I ran a hand through my hair. “I’m doing everything I ever dreamed of. I have everything I thought I wanted.”
“But?”
“I should be happy. I should be soaking it in, loving every second.”
“But you’re not,” Dad said, his tone calm.
I shook my head. “No. Not the way I used to.”
Mom didn’t rush me. She just held my gaze.
“I don’t know what’s going on,” I said. “It’s probably just the schedule, the pressure, or whatever. I’ve worked too hard to start questioning it now. I…I keep wondering if I should be doing more or pushing harder. Like if I ease up, I’ll lose everything I’ve built. I just want to make you guys proud.”
Mom reached across the table and took my hand, her thumb brushing over my knuckles. “You have already made us proud, over and over again.”
I swallowed. “But you sacrificed so much. You dropped everything for me.
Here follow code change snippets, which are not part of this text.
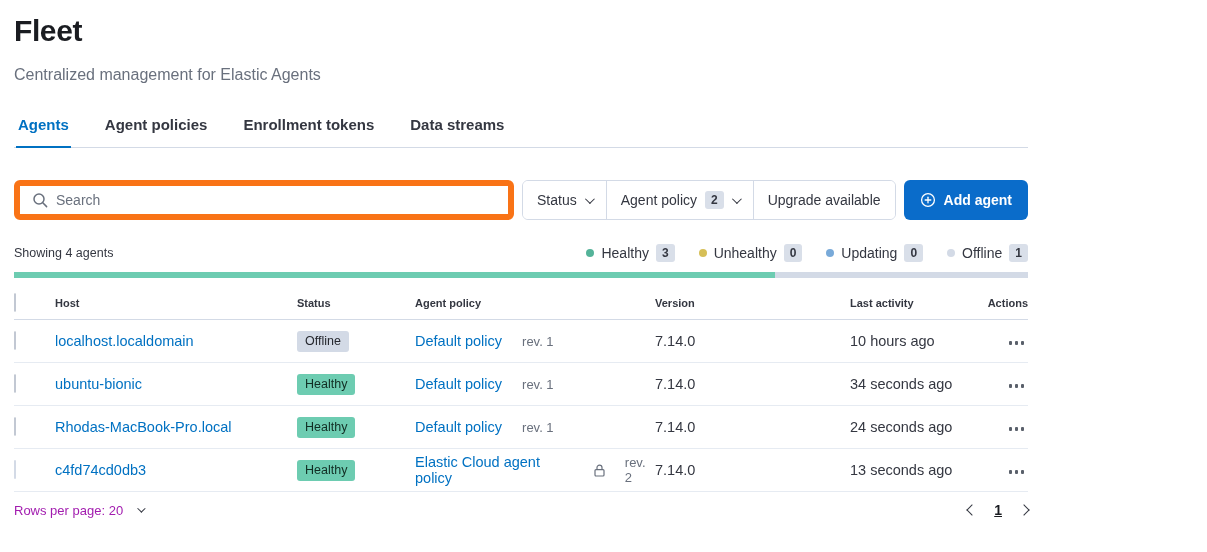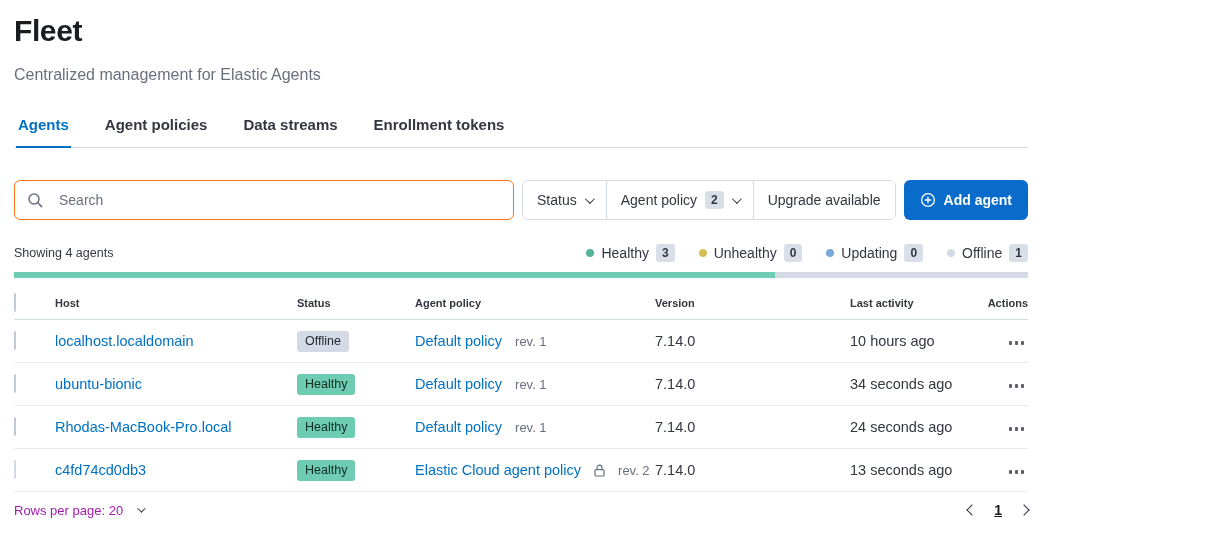--- a/index.html
+++ b/index.html
@@ -19,21 +19,21 @@
   
   .tabs { display:flex; gap:32px; margin-top:20px; border-bottom:1px solid #d3dae6; padding:0 2px; }
   .tab { font-size:15px; font-weight:600; color:#343741; padding:10px 2px 13px; cursor:pointer; border-bottom:2px solid transparent; margin-bottom:-1px; }
   .tab.active { color:#0071c2; border-bottom-color:#0071c2; }
 
   
   .content { padding:0 14px; }
 
   
   .toolbar { display:flex; gap:8px; margin-top:32px; align-items:stretch; height:40px; }
-  .search-box { flex:1; display:flex; align-items:center; gap:16px; border:1px solid #f97316; border-radius:6px; padding:0 12px; background:#fff; }
+  .search-box { flex:1; display:flex; align-items:center; gap:8px; border:6px solid #f97316; border-radius:6px; padding:0 12px; background:#fff; }
   .search-box input { border:none; outline:none; flex:1; font-size:14px; font-family:inherit; color:#343741; background:transparent; }
   .search-box input::placeholder { color:#69707d; }
   .filter-group { display:flex; border:1px solid #d3dae6; border-radius:6px; overflow:hidden; background:#fff; }
   .filter-btn { display:flex; align-items:center; gap:8px; padding:0 14px; font-size:14px; font-weight:500; color:#343741; cursor:pointer; border-right:1px solid #d3dae6; background:#fff; white-space:nowrap; }
   .filter-btn:last-child { border-right:none; }
   .count-badge { background:#d9dfe9; color:#343741; font-size:12px; font-weight:600; border-radius:3px; padding:1px 6px; line-height:16px; }
   .chev { width:7px; height:7px; border-right:1.4px solid #343741; border-bottom:1.4px solid #343741; transform:rotate(45deg) translateY(-2px); display:inline-block; }
   .btn-primary { display:flex; align-items:center; gap:8px; background:#0a6cca; color:#fff; border:none; border-radius:6px; padding:0 16px; font-size:14px; font-weight:600; font-family:inherit; cursor:pointer; white-space:nowrap; }
 
   
@@ -53,21 +53,21 @@
   .tr.thead { min-height:34px; border-bottom:1px solid #d3dae6; }
   .th { font-size:11px; font-weight:700; color:#343741; }
   .th.right, .td.right { text-align:right; }
   .td { font-size:14.5px; color:#343741; }
   .checkbox { width:16px; height:16px; border:1px solid #c2c8d3; border-radius:4px; background:#fff; cursor:pointer; }
   .checkbox.disabled { background:#eceff5; border-color:#d3dae6; cursor:default; }
   .link { color:#0071c2; text-decoration:none; font-size:14.5px; cursor:pointer; }
   .badge { display:inline-block; font-size:12.5px; font-weight:500; border-radius:3px; padding:2.5px 8px; line-height:16px; }
   .badge.offline { background:#d3dae6; color:#26282e; }
   .badge.healthy { background:#6dccb1; color:#112d23; }
-  .policy-cell { display:flex; align-items:center; gap:13px; }
+  .policy-cell { display:flex; align-items:center; gap:20px; }
   .rev { font-size:13px; color:#69707d; }
   .actions-btn { display:inline-flex; gap:2.5px; padding:6px 4px; cursor:pointer; align-items:center; }
   .actions-btn i { width:3.5px; height:3.5px; background:#5a606b; border-radius:1px; display:inline-block; }
 
   
   .table-footer { display:flex; justify-content:space-between; align-items:center; margin-top:10px; padding-bottom:14px; }
   .rows-per-page { display:flex; align-items:center; gap:14px; font-size:13px; color:#a21caf; cursor:pointer; }
   .rows-per-page .chev { width:6px; height:6px; }
   .pagination { display:flex; align-items:center; gap:18px; }
   .page-chev { width:8px; height:8px; border-right:1.6px solid #343741; border-bottom:1.6px solid #343741; display:inline-block; cursor:pointer; }
@@ -80,22 +80,22 @@
 
 <div class="page">
 
   <header class="page-header">
     <h1 class="page-title">Fleet</h1>
     <p class="page-subtitle">Centralized management for Elastic Agents</p>
 
     <nav class="tabs">
       <div class="tab active">Agents</div>
       <div class="tab">Agent policies</div>
+      <div class="tab">Enrollment tokens</div>
       <div class="tab">Data streams</div>
-      <div class="tab">Enrollment tokens</div>
     </nav>
   </header>
 
   <div class="content">
 
     <div class="toolbar">
       <div class="search-box">
         <span style="display:flex;">
           <svg width="16" height="16" viewBox="0 0 16 16">
               <circle cx="7" cy="7" r="5" fill="none" stroke="#69707d" stroke-width="1.5"></circle>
Drove me to every tiny venue, probably maxed out credit cards so I could get new equipment. You put your lives on hold so I could have a shot.”
“And we’d do it again,” my dad said. “A hundred times over.”
“But I don’t want to throw it away. I don’t want to walk away from something this big because it’s hard or because I’m tired. There are people who need what I do, who look up to me.”
Dad nodded. “They do, but the people who really see you? They want what’s best for you too, not the version of you on that stage.”
I looked down. “Some days, the touring, the spotlight—it feels heavier than it should. And every time I think about slowing down, I feel like I’m disappointing people, like I owe it to everyone to keep going.”
Mom squeezed my hand. “You’ve climbed a mountain most people only dream of. You’ve built something out of nothing. You’re allowed to want peace. It’s okay to change your mind. That’s not failure.”
I looked between them, my voice barely above a whisper. “You wouldn’t be disappointed in me?”
Dad’s answer was immediate. “We could never be disappointed in you.”
Mom nodded, her eyes full of something fierce and unwavering. “You’re not here to live anyone else’s dream, not even ours. You’ve already made us proud. The rest? Those are just details.”
“What about that football player you’re dating?” Dad asked. “Does that play into this at all?”
I groaned. “Seriously?”
He shrugged. “Curious father. Sue me.”
I bit back a groan. Of course, he brought that up. That football player was tangled up in more parts of my life than I liked to admit, but I’d wanted distance. Boundaries. Something clean and controlled I could walk away from when the time came.
Nothing about Sawyer was easy.
He made me think about things I didn’t want to want and feel things I didn’t trust. He made me question the way I measured success, why I kept people at arm’s length, and how I’d turned independence into a wall instead of a choice. Somehow, he chipped away at all of it without even trying.
“I don’t know,” I said finally, picking at the edge of a page. “He complicates it.”
Mom tilted her head slightly. “Because you like him more than you meant to.”